His record since taking charge in 2013 is impressive, winning 13 of 20 matches and three of six Tests. His Lions beat Australia 2-1 before drawing against New Zealand in 2017, the third Test ending in a tie.
Change of heart
He had previously said he would never coach the iconic side again, claiming he “hated the tour” to New Zealand, but says it was aspects of the attention he received in his home country that affected him negatively.
“I struggled with New Zealand media,” he said. “I have no doubt there was an orchestrated campaign from the start to try and unsettle me. It took me by surprise.
“I had this romantic view of this ex-All Black coming home, leading the Lions and it being a celebration of rugby, but that wasn’t the case, and it really threw me.”
There was also an element of the squad being under-prepared and expected to play just days after touching down in a new time zone that left Gatland frustrated.

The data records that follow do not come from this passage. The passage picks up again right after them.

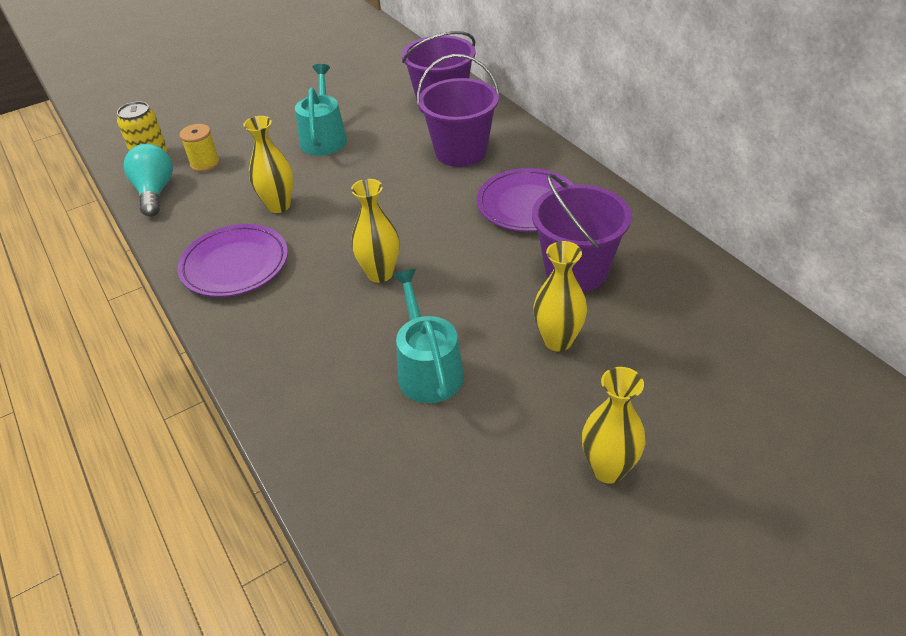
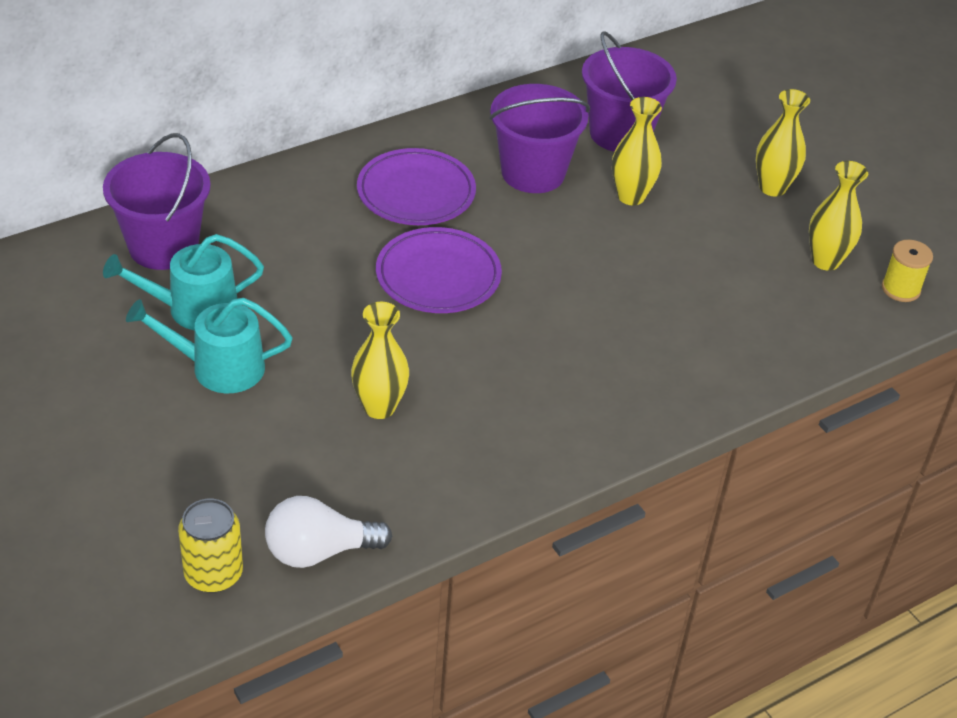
camera: 95 degrees left, 0 degrees up
turquoise light bulb [124,144,173,217] -> white light bulb [265,496,392,568]
purple plate [177,224,288,297] -> purple plate moved to [376,227,502,313]
yellow spool [180,124,220,172] -> yellow spool moved to [882,240,933,302]
yellow vase [351,179,399,283] -> yellow vase moved to [809,161,868,271]
turquoise watering can [393,269,464,403] -> turquoise watering can moved to [103,234,264,331]
purple bucket [417,54,500,167] -> purple bucket moved to [582,31,677,152]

But while issues around the 2021 tour’s schedule are yet to be ironed out, the Kiwi has said the prospect of a reduced eight matches over five weeks is “manageable”.
The 55-year-old will have plenty of time to prepare for the tour himself – he will take on the role exclusively from August 2020 given he is stepping down as Wales boss following this autumn’s World Cup.
He also ruled out any chance of replacing Eddie Jones as England head coach.
“I can tell you definitely now, I will not be coaching England,” Gatland said. “There’s no way I will be coaching England, unless I put a blazer on or something,” he added in a jibe at Jones, who previously said the Lions role was “a job for a bloke in a blazer”.
When asked about Jones’s comments, Gatland said: “I was bemused by that. As I’ve said it was one of the hardest things I’ve ever had to do as a coach. I don’t know if that was a subtle way to rule himself out of contention.”
He also dismissed the idea of coaching the All Blacks, but admitted he is looking to return to New Zealand to join a club side.
“My plan is to go back to New Zealand, and if there’s an opportunity, some Super Rugby, that’s where I see my pathway,” he said.
Whatever happens in 2021, Gatland will go back to his native country as a great servant to the red jerseys of both Wales and the Lions.